RETOUR AU PAYS APRES UN AN EN CHINE
Ces oeuvres ont été présentées, durant un an, dans les principaux musées de cinq grandes villes chinoises, à l’initiative de la Fondation Volti.
Cette exposition itinérante, organisée dans le cadre des Manifestations du Cinquantenaire de l’établissement des relations diplomatiques entre la France et la Chine, a été inaugurée à Pékin en juillet 2014 et vient de s’achever à Shanghai, après être passée, avec un succès remarquable, dans les villes de Tianjin, Chengdu et Wuhan.
A Villefranche-sur-Mer, l’exposition exceptionnelle sera présentée dans les espaces extérieurs de la Citadelle où se trouve déjà le remarquable Musée Volti.
Une scénographie nous permettra de découvrir et d’admirer, dans les courtines et sur les remparts, différentes oeuvres monumentales de cet artiste villefranchois de renommée mondiale dont l’inspiration s’est située à la jonction entre l’art classique méditerranéen et les expressions abstraites de l’art contemporain.
Le cadre privilégié du Château des Terrasses à Cap d’Ail accueillera une exposition-vente exceptionnelle composée de sculptures majeures de Volti, ainsi que de dessins, sanguines et tapisseries qui témoigneront de la diversité de la création de l’artiste.
Certaines oeuvres, en particulier les dessins de la période « Ecce homo », sont rarement présentées au public.
VOLTI - L’architecte des femmes
Au premier regard posé sur une sculpture de VOLTI, on est frappé par une impression de calme et de sérénité.
Amoureux de la femme, Volti sculpte indifféremment des corps féminins jeunes et élancés, opulents et sereins, lourds et maternels : c’est la femme « dans tous ses états », magnifiée par l’oeil et la main de l’artiste, quels que soient son âge et ses proportions.
Nous pourrions parler longuement du « Volti traditionnel » qui s’inscrit dans la lignée de Rodin, Maillol et Bourdelle ; comme eux il a le souci de la plénitude des formes, sacrifiant le détail au profit de l’harmonie de l’ensemble.
Nous pourrions parler aussi du « Volti moderne » qui accorde, comme Matisse et Picasso, une importance essentielle à la structure de l’oeuvre.
Nous pourrions évoquer également l’héritage incontestable de la statuaire méditerranéenne antique que l’on retrouve dans son goût pour les Vénus callipyges.

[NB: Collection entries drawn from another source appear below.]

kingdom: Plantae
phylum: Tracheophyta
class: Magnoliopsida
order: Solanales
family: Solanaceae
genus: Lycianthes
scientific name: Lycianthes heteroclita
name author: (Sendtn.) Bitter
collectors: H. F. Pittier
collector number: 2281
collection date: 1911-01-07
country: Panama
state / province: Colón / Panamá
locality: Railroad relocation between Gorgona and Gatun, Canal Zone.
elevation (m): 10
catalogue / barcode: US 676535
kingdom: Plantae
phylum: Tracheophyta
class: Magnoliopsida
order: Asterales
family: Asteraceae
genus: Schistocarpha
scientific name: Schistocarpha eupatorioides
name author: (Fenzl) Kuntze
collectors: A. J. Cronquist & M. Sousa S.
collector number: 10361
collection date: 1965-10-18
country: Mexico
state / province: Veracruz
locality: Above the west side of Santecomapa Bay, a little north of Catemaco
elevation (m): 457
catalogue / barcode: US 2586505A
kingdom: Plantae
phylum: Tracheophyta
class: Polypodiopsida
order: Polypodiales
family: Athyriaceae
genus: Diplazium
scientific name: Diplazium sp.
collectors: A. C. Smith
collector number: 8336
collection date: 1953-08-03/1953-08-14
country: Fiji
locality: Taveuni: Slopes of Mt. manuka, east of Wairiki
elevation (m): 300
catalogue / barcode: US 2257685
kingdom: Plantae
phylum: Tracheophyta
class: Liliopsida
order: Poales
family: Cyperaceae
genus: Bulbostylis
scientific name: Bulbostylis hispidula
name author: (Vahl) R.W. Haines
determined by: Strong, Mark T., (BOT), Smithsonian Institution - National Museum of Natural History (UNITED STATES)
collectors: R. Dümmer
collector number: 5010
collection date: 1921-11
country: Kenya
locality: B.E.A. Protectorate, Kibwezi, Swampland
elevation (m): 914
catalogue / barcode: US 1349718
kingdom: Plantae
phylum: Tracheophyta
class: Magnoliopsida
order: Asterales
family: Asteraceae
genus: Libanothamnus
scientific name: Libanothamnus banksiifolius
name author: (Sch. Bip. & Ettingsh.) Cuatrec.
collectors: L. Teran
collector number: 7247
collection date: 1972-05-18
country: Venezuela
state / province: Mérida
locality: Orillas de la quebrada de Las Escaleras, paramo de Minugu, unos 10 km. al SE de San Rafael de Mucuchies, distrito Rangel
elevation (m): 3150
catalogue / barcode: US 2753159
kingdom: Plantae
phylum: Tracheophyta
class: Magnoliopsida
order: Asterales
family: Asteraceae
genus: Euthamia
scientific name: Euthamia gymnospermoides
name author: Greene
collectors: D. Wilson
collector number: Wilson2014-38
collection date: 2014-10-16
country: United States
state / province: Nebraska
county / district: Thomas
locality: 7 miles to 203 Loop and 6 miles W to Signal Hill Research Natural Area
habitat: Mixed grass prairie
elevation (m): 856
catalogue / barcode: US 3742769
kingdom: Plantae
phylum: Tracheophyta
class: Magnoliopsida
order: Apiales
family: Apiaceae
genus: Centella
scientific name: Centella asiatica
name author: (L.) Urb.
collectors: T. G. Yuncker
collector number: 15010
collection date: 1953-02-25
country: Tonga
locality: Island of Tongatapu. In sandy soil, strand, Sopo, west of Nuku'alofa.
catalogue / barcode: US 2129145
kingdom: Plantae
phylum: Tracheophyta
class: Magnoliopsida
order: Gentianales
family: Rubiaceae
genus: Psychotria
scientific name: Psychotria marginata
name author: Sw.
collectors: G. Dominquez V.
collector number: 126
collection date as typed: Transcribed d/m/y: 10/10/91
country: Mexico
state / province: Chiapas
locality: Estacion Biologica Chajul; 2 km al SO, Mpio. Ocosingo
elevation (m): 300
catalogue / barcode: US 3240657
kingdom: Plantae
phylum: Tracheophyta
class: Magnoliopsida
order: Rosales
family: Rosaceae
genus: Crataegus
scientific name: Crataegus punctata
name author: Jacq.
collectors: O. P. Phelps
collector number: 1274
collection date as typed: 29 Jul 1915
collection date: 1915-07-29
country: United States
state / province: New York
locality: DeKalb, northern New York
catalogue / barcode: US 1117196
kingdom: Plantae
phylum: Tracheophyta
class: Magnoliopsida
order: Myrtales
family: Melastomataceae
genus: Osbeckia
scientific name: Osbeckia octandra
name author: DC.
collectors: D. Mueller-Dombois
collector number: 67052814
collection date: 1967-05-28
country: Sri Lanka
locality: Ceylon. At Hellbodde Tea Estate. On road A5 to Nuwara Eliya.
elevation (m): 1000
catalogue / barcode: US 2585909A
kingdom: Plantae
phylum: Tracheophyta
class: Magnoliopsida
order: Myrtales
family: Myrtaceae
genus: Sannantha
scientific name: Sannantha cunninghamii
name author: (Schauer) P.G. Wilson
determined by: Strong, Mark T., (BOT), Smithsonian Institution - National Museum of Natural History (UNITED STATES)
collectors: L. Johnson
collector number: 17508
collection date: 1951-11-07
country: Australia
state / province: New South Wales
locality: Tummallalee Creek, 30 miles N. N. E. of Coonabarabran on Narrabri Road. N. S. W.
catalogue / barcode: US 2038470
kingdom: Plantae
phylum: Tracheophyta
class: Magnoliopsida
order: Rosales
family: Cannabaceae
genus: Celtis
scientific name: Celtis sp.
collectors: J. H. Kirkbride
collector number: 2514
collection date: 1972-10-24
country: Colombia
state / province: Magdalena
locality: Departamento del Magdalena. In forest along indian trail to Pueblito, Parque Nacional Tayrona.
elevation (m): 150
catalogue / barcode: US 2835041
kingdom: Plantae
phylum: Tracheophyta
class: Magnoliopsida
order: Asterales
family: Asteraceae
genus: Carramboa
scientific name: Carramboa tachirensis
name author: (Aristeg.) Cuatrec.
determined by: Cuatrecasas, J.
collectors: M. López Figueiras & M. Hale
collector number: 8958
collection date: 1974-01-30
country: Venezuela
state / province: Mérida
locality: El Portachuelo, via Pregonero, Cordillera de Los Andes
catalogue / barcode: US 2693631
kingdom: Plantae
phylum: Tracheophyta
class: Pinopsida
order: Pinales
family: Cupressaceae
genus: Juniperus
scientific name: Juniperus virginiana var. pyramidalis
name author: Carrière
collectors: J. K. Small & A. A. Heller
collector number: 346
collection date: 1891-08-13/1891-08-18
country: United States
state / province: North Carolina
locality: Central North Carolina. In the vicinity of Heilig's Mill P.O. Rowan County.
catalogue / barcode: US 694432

Nous pourrions enfin parler de la position unique de Volti dans le processus évolutif qui a conduit la sculpture de l’anthropomorphisme à une structure de rythme plus que de sujet.
Mais derrière VOLTI il y a VOLTIGERNO ANTONIUCCI, l’homme, le colosse rieur aux mains puissantes qui « croque » la vie et les femmes et qui pendant cinquante ans, faisant taire son mysticisme profond n’a d’autre but que de laisser par son oeuvre un témoignage d’ivresse de vivre et d’exaltation sensuelle.
Puis il y a une brisure, en 1985 ; le mal le prive de l’usage de son bras gauche.
L’artiste est mort à la sculpture… Plus jamais ses doigts nerveux ne modèleront la terre, plus jamais ses mains ne recréeront le volume et la vie.
Mais l’artiste ne crée pas qu’avec ses mains, il crée aussi et surtout avec sa tête… Et des mains il en reste une qui fonctionne encore et qu’il va rééduquer pendant de longs mois, pendant que dans sa tête il effectue un extraordinaire travail de réflexion et de retour sur lui-même.
Il est condamné à l’immobilité physique, mais son psychisme fonctionne à grande vitesse, effectuant une fascinante remise en question. Son mysticisme rejaillit des profondeurs où l’avait enfouit l’homme insouciant et comblé par la vie.
Sa souffrance d’homme diminué, d’homme brisé sécrète une puissance créatrice confondante, produisant ce qu’on appelle timidement les « nouveaux dessins » qui sont en fait des chefs-d’oeuvre graphique.
L’art de Volti, transcendé par la douleur et la souffrance, abandonne le vernis agréable de ces sanguines qui ont fait sa gloire, pour produire des dessins forts, puissants, torturés qui mettent à nu l’âme de l’artiste.
Ironie cruelle, le handicap qui l’empêche de sculpter agit comme un révélateur sur son génie créateur ; s’il avait recouvré l’usage de ses mains, on se prend à rêver aux volumes qu’il aurait pu créer…
Mais la mort l’a fauché le 14 décembre 1989.